User-Centered Design & Inclusive Development Practices

User-centered design involves engaging users with disabilities throughout the design and development process, seeking their input, feedback and expertise. Collaborating from the onset ensures that accessibility considerations are integrated from the start.

Inclusive development practices involve incorporating accessibility features as core elements rather than retrofits. By adopting inclusive design methodologies, such as the principles of universal design, developers can create products and services that are accessible to the widest possible audience.

Video Source: YouTube

Regular usability testing and feedback loops with diverse user groups, including individuals with disabilities, are also crucial in effectively identifying and addressing accessibility barriers.

By emphasizing user experience and embracing inclusivity, social media platforms can cater to the diverse needs of all users, ensuring that individuals with disabilities have equal access.

Making Things Right

Accessible platform design begins at the start of development. To be fully inclusive, digital platforms need to put accessibility at the forefront of their design considerations. Accessible websites that prioritize digital accessibility and accessibility compliance allow users of diverse abilities or disabilities to interact and access electronic and information technology with substantially equivalent ease.

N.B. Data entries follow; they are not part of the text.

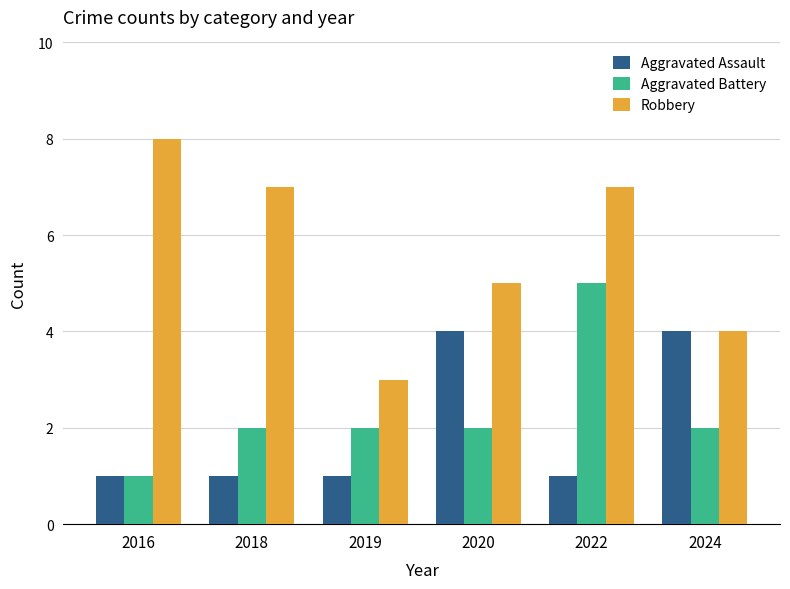

What is the smallest value displayed?

1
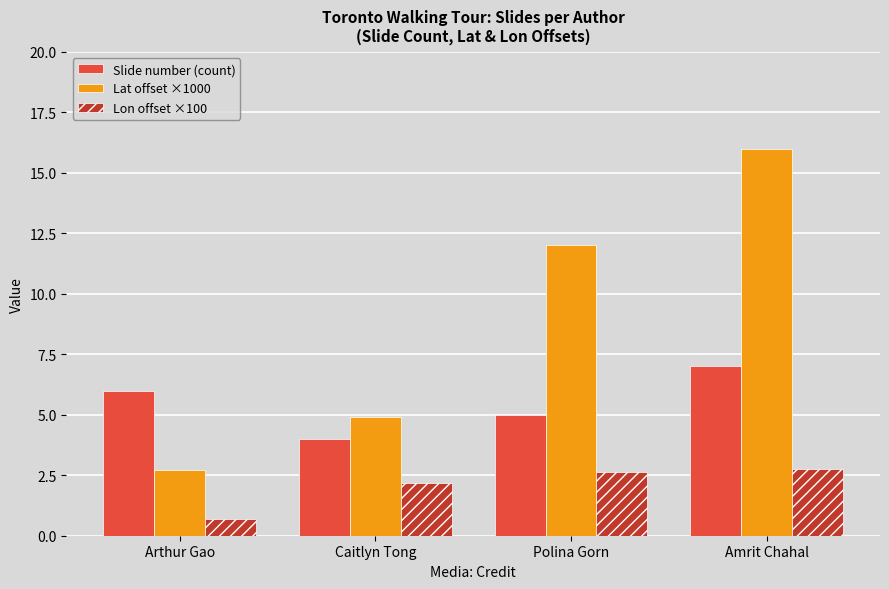

What are all the series names shown in the legend?

Slide number (count), Lat offset ×1000, Lon offset ×100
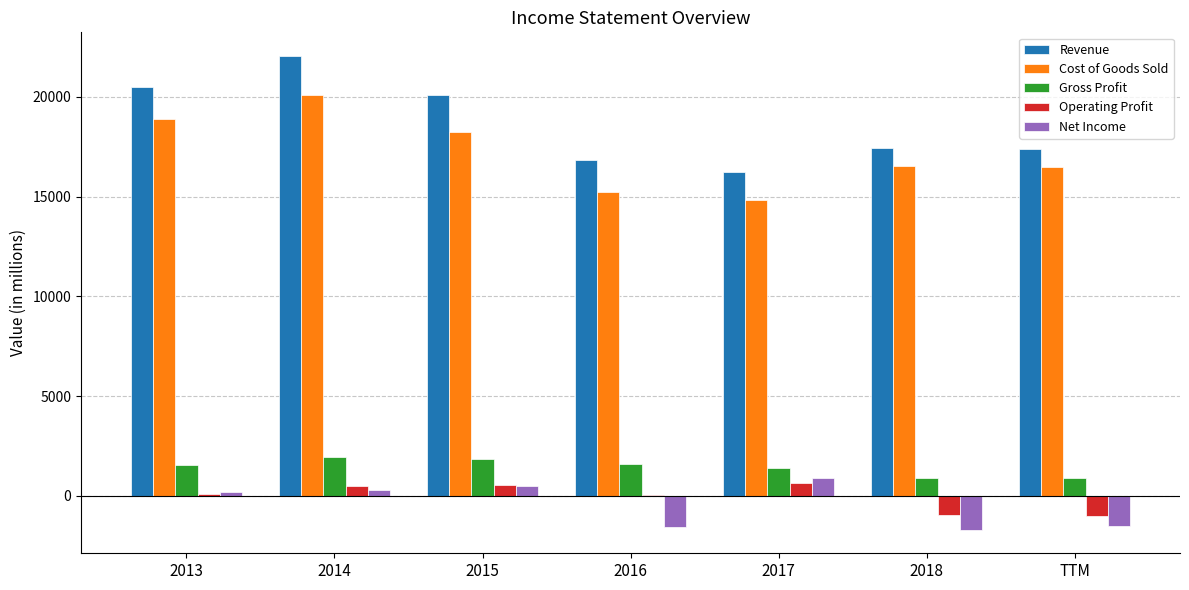

Is it true that Cost of Goods Sold equals 16504 at TTM?

True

To make things right, Threads must prioritize the implementation of a comprehensive set of accessibility features as soon as possible. By implementing inclusive design practices and incorporating accessibility features, Threads has the power to provide equal opportunities for participation, engagement and connection.

When accessibility and inclusion are important to companies, they consider the needs of every user to deliver a barrier-free digital experience. Accessibility advocates must continue to expose all accessibility shortcomings in the digital realm so that together we can create a positive user experience for everyone and build a more inclusive online community in a digitally accessible landscape.